──────── Exercise text ────────
By Leigh Strope, Associated Press Writer, The Guardian 

September 23, 2003

Lawmakers are trying to bring debate back to the Senate floor, tackling the nation's most urgent issues with good, old-fashioned oratory.

Four senators faced off Monday night over Social Security. The program's projected shortfall didn't get funded, the arguments weren't new and neither side budged. All the senators decided was that the country faces tough choices in restoring the system's financial health.

Still, the debate represented an attempt to return the Senate to its history as a great deliberative body. It was the first of several exchanges planned on major policy issues not tied to specific legislation. Some lawmakers and experts hoped it would lead to improvements in the legislative process.

``Sometimes the very big issues that affect us - the controversial issues - are issues that we don't confront in open debate very effectively,'' said Sen. Byron Dorgan, D-N.D., chairman of the Democratic Policy Committee.

``These debates are an opportunity for us to rise above 30-second sound bites for a true give-and-take on important issues in a way that the founders might have envisioned,'' said Sen. Jon Kyl, R-Ariz., chairman of the Republican Policy Committee.

Intense and growing partisanship has reduced deliberations in Congress to sound bites in a permanent political campaign, said Thomas Mann, a political analyst at the Brookings Institution.

Lawmakers often read prepared statements and rarely engage each other on the floor, he said. Legislative deals get brokered by leaders behind closed doors without give-and-take in public debate.

``In the old days, when bills would be introduced in the early days of the country, you would first have floor debate and then it would be sent off to committee,'' Mann said. ``There's something to be said for that.''

Republican Sens. Rick Santorum of Pennsylvania and John Sununu of New Hampshire squared off against Democrats Dick Durbin of Illinois and Jon Corzine of New Jersey on Social Security.

It's one of the most daunting policy and political questions facing Congress and is sure to play prominently in next year's presidential and congressional elections, as it has in the past. The system faces a $3.8 trillion deficit in the next 75 years.

President Bush and Republicans advocate letting younger workers invest a portion of their payroll taxes in the stock market to help shore up future funding.

Santorum said Democrats were wrong in advocating ``this idea that if we don't do anything, things will be fine,'' adding that ``waiting is not an option.''

Corzine, the former chairman of Wall Street powerhouse Goldman Sachs & Co., reminded Republicans of his 30 years of experience with financial markets, and said personal accounts invested in the stock market were ``an uncertainty and a risk,'' and would be a mistake for millions of Americans relying on the income for their retirement.
────────
### Action item A
Name every U.S. senator mentioned in the article on the Senate debate.
The article and the listing below it are unrelated to each other.
──────── Data records ────────
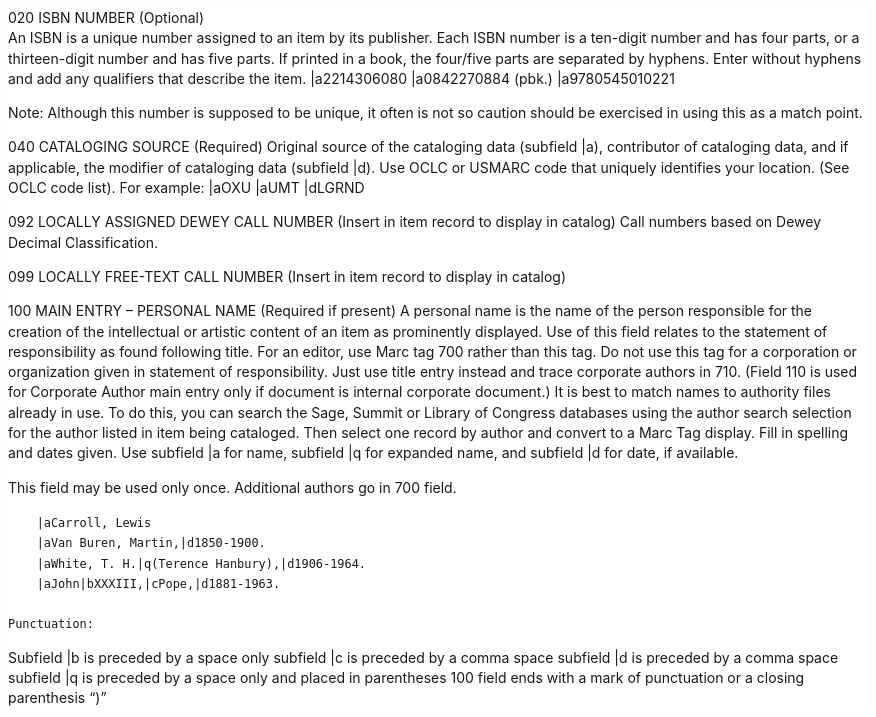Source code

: 020	ISBN NUMBER (Optional)		
An ISBN is a unique number assigned to an item by its publisher.  Each ISBN number is a ten-digit number and has four parts, or a thirteen-digit number and has five parts.  If printed in a book, the four/five parts are separated by hyphens.  Enter without hyphens and add any qualifiers that describe the item.
		|a2214306080
		|a0842270884 (pbk.)
		|a9780545010221

Note:  Although this number is supposed to be unique, it often is not so caution should be exercised in using this as a match point.

040	CATALOGING SOURCE (Required)
Original source of the cataloging data (subfield |a), contributor of cataloging data, and if applicable, the modifier of cataloging data (subfield |d).  Use OCLC or USMARC code that uniquely identifies your location.  (See OCLC code list).  For example:
		|aOXU 
		|aUMT	|dLGRND

092	LOCALLY ASSIGNED DEWEY CALL NUMBER (Insert in item record to display in catalog)
Call numbers based on Dewey Decimal Classification.  

099	LOCALLY FREE-TEXT CALL NUMBER (Insert in item record to display in catalog)
	
100	MAIN ENTRY – PERSONAL NAME (Required if present)
A personal name is the name of the person responsible for the creation of the intellectual or artistic content of an item as prominently displayed.  Use of this field relates to the statement of responsibility as found following title.  For an editor, use Marc tag 700 rather than this tag.  Do not use this tag for a corporation or organization given in statement of responsibility.  Just use title entry instead and trace corporate authors in 710. (Field 110 is used for Corporate Author main entry only if document is internal corporate document.)  It is best to match names to authority files already in use.  To do this, you can search the Sage, Summit or Library of Congress databases using the author search selection for the author listed in item being cataloged.  Then select one record by author and convert to a Marc Tag display.  Fill in spelling and dates given. Use subfield |a for name, subfield |q for expanded name, and subfield |d for date, if available.

This field may be used only once.  Additional authors go in 700 field.

		|aCarroll, Lewis
		|aVan Buren, Martin,|d1850-1900.
		|aWhite, T. H.|q(Terence Hanbury),|d1906-1964.
		|aJohn|bXXXIII,|cPope,|d1881-1963. 

	Punctuation:
Subfield |b is preceded by a space only
subfield |c is preceded by a comma space 
subfield |d is preceded by a comma space
subfield |q is preceded by a space only and placed in parentheses
100 field ends with a mark of punctuation or a closing parenthesis “)”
────────
### Action item B
In the listing, render the lines from the line containing "ASSIGNED DEWEY CALL" up to and including the line containing "FREE-TEXT CALL NUMBER" as a numbered list, leaving out blank lines.

### Answer space A
Byron Dorgan, Jon Kyl, Rick Santorum, John Sununu, Dick Durbin, Jon Corzine

### Answer space B
1. 092	LOCALLY ASSIGNED DEWEY CALL NUMBER (Insert in item record to display in catalog)
2. Call numbers based on Dewey Decimal Classification.  
3. 099	LOCALLY FREE-TEXT CALL NUMBER (Insert in item record to display in catalog)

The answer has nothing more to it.